Adakah perempuan yang serta dalam rombongan pedagang ke Sumatera Timur itu?

Menurut novel Hamka, Merantau ke Deli, ada memang perempuan yang dibawa lakinya ikut merantau ke perkebunan-perkebunan itu. Mereka ikut pula menemani lakinya berdagang. Tapi itu jumlahnya tidaklah dapat dikatakan banyak.

Namun jauh sebelum periode perkebunan itu, yaitu ketika perdagangan pantai menunjukkan gairah yang besar pada abad ke-15-17, yang menyedot perhatian orang-orang Minangkabau pedalaman untuk menggiring karavan-karavan mereka berdagang di kota-kota pelabuhan baik ke pantai timur maupun ke pantai barat. Adakah perempuan di antara pedagang-pedagang itu? Adakah perempuan di iring-iringan karavan itu?

Memang sulit sekali melacaknya, sebab sumber-sumbernya nyaris tidak ditemukan lagi sekarang. Kalau kita membaca cerita-cerita rakyat, seperti Cindua Mato, memang yang ikut dalam rombongan Cindua Mato ke pantai timur untuk menjemput Puti Bungsu itu tidak satu pun yang dikatakan perempuan. Berkemungkinan juga, karavan-karavan dagang orang Minangkabau ke pantai timur pada periode perdagangan pantai yang marak tidak juga ada yang terdiri dari perempuan.
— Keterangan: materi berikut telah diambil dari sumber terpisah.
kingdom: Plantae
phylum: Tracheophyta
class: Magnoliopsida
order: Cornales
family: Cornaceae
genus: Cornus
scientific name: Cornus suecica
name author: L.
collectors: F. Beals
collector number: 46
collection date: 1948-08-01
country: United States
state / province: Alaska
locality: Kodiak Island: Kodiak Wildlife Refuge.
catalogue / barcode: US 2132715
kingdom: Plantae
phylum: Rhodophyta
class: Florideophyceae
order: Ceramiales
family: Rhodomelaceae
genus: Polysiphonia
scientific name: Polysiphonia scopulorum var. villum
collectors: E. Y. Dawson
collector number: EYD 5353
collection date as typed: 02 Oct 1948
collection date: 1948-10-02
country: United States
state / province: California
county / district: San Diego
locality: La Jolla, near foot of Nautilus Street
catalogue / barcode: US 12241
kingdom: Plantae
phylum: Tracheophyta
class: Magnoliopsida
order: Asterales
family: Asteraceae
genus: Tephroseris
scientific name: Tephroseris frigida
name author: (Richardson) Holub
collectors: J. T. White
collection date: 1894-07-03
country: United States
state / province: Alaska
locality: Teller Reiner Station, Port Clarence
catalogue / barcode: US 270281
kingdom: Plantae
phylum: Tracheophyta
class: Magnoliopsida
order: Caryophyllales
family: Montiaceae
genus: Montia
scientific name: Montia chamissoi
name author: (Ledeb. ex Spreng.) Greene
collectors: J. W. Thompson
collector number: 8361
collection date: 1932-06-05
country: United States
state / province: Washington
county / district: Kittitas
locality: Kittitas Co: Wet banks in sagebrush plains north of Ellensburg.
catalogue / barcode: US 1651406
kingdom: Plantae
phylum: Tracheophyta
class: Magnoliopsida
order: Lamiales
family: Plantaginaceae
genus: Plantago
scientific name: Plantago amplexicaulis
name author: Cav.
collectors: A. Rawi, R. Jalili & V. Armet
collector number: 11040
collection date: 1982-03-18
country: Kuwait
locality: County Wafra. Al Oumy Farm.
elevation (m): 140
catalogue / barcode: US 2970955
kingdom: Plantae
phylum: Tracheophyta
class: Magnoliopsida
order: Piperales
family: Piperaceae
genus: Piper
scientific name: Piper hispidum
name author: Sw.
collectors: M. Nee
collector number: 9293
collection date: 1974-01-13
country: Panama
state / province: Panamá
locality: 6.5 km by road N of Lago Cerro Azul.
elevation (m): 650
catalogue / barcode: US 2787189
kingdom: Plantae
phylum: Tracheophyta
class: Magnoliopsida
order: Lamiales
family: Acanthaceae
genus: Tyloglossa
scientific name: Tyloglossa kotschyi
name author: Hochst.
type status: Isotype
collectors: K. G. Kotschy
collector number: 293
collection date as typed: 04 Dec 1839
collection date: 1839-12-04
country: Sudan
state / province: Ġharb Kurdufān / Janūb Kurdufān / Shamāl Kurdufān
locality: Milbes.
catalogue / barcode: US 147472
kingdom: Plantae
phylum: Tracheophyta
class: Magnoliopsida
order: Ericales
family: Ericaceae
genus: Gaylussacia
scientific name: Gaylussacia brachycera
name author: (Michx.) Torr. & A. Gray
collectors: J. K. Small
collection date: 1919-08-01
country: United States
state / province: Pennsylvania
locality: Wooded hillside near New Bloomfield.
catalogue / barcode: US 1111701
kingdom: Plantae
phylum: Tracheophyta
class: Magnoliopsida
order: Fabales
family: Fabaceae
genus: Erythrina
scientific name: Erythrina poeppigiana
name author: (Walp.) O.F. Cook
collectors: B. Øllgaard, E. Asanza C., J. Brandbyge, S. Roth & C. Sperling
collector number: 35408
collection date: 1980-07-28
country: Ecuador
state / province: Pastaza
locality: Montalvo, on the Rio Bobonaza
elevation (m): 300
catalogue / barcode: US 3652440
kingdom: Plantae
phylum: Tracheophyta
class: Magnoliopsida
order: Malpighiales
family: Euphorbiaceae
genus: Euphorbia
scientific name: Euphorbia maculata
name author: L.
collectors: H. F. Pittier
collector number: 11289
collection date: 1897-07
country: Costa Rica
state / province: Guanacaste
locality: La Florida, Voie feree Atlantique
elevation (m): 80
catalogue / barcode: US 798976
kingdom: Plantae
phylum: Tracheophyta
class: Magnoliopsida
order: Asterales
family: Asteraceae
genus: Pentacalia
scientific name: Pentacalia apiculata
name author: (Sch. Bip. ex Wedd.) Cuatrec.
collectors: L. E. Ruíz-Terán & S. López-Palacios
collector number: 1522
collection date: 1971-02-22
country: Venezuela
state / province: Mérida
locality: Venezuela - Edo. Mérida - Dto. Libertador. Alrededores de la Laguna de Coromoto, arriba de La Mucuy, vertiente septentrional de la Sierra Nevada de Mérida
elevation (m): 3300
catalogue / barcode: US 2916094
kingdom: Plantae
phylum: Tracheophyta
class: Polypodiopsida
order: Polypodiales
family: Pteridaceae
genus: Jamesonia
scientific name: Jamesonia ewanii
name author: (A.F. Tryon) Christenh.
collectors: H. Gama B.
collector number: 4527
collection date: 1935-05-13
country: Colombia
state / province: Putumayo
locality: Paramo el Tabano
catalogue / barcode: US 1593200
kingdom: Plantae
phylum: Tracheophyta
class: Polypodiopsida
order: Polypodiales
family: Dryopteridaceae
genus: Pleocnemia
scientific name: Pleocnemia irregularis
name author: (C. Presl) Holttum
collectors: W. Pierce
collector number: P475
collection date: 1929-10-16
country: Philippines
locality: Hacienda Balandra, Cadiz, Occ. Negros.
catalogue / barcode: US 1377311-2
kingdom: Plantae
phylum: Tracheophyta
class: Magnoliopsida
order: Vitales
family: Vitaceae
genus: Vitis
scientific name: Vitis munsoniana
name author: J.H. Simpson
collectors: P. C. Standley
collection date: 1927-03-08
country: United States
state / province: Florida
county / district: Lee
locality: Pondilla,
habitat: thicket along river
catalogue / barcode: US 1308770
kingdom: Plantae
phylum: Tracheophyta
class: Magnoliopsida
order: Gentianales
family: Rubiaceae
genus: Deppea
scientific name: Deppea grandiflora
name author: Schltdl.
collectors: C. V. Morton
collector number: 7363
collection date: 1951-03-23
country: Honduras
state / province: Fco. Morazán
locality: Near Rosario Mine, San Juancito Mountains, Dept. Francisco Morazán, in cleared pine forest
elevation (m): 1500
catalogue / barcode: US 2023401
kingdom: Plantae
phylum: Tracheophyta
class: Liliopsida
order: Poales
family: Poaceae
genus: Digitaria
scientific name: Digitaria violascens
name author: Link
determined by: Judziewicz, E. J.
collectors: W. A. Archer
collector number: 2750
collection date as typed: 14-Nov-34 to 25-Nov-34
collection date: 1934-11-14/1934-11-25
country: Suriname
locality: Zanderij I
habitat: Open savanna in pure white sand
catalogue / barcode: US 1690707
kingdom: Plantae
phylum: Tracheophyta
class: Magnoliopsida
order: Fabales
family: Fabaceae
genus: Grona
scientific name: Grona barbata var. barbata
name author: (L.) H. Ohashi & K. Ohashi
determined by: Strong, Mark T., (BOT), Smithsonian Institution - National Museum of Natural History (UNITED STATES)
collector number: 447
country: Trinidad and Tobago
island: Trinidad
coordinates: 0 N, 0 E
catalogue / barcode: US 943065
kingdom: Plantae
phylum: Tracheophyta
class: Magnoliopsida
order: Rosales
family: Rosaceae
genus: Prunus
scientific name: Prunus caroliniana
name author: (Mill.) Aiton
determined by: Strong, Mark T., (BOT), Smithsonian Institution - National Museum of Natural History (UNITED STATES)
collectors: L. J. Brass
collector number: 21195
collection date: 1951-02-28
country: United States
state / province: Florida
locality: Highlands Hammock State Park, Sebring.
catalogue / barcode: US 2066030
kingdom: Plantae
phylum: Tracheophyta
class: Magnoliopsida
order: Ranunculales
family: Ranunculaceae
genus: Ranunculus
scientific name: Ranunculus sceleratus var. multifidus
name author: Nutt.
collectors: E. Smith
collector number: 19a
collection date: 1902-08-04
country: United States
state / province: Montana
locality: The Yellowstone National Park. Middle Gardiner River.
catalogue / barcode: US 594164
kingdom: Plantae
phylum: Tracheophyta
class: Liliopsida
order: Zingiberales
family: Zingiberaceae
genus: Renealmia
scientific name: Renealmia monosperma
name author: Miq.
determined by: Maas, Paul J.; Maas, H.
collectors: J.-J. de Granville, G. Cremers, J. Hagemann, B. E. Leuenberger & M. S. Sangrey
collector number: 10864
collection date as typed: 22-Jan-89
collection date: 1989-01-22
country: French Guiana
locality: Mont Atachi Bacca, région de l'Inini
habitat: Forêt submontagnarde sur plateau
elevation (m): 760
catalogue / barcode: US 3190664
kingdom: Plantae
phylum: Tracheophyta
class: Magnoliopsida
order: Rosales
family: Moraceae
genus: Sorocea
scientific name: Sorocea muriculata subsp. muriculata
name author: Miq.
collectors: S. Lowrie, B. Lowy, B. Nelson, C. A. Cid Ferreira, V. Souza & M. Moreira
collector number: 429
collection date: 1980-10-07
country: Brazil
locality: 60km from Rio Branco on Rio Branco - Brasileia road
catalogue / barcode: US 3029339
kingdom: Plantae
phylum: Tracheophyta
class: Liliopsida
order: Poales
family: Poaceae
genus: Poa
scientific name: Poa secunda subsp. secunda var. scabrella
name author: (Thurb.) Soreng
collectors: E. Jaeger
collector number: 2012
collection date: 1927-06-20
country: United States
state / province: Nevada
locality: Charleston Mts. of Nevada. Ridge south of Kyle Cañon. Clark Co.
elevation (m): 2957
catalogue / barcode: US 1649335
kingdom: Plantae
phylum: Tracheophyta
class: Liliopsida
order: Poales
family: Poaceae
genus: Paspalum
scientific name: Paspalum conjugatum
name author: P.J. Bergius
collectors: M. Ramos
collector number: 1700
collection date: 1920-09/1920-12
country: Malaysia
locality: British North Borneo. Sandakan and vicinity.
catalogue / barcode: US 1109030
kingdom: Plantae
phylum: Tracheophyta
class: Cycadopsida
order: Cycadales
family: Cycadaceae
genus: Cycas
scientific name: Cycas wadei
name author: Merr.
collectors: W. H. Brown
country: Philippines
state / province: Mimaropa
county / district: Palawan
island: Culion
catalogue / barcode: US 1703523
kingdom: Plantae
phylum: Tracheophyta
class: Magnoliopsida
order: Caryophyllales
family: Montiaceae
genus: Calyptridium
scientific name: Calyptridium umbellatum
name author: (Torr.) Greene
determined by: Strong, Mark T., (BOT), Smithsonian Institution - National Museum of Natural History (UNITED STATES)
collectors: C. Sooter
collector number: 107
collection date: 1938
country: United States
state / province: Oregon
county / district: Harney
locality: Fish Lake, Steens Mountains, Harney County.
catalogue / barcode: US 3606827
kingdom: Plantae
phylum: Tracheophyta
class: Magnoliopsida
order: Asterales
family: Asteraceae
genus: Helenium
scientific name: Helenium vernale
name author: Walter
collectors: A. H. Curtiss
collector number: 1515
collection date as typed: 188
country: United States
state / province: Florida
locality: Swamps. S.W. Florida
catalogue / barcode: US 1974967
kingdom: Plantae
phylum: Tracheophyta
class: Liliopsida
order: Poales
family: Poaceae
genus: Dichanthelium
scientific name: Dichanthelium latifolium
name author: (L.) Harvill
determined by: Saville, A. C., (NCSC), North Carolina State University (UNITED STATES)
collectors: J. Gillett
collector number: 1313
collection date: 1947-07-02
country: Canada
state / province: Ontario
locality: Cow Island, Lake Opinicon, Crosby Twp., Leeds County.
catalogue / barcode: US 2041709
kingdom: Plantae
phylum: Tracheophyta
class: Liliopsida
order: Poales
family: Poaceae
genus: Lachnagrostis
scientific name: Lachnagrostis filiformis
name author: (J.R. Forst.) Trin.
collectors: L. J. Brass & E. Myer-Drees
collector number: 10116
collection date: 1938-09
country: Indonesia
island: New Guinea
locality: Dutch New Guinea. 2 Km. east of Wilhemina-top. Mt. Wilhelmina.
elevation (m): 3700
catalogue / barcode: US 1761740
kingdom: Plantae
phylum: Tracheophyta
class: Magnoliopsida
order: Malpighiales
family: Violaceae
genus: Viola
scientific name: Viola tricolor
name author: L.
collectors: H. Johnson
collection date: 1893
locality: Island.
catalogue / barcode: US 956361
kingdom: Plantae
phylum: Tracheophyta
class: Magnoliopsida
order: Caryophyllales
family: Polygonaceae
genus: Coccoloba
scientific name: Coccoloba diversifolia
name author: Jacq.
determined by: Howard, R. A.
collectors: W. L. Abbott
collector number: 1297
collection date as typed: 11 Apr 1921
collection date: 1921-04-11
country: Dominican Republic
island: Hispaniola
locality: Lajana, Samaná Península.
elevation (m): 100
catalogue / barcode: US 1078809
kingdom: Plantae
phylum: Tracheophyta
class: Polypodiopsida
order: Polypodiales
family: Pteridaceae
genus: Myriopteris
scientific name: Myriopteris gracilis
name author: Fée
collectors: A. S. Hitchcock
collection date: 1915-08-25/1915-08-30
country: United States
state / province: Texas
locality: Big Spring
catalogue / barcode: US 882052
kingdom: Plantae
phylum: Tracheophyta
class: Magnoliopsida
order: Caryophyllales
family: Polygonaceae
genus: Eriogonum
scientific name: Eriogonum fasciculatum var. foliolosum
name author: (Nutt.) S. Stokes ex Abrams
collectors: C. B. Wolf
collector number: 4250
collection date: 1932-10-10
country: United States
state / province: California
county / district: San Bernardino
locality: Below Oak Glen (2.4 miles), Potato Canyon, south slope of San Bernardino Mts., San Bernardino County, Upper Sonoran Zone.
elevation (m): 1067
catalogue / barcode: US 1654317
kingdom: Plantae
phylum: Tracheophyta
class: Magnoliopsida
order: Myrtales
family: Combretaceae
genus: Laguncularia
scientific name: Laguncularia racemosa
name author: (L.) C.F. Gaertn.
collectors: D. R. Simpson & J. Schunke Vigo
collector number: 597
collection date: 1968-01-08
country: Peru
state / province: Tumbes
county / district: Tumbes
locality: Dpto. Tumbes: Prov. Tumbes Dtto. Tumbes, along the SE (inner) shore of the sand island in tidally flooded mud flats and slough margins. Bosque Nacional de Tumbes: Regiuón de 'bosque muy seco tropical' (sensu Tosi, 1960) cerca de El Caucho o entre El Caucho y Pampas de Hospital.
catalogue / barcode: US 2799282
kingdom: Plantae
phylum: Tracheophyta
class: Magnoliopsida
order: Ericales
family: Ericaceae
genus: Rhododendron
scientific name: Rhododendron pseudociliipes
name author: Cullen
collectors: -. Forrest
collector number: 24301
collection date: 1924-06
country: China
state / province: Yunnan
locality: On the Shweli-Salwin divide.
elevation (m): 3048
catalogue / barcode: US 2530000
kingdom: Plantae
Jika pun perempuan pernah ikut dalam karavan-karavan dagang ke pantai timur atau barat itu, atau pernah ikut berdagang di sekitaran perkebunan-perkebunan milik Belanda di Sumatera Timur sebagaimana yang telah disebut di awal, tentu mereka tidak sendirian. Tetapi mereka ikut bersama laki-laki mereka, bersama dunsanak mereka, bersama keluarga mereka sendiri.

Bagi masyarakat Minangkabau, secara normatif perempuan adalah simbol kehormatan yang harus dijaga. Jika tidak ikut suaminya ke rantau, atau ada keluarga yang ditujunya di rantau, perempuan Minangkabau tidak akan dilepas sendirian ke negeri luar. ‘Mamak hilang mamak dicari’, mamangan adat yang terkenal untuk para perantu itu, barangkali tidak ditujukan untuk perempuan, tetapi hanya untuk para laki-laki.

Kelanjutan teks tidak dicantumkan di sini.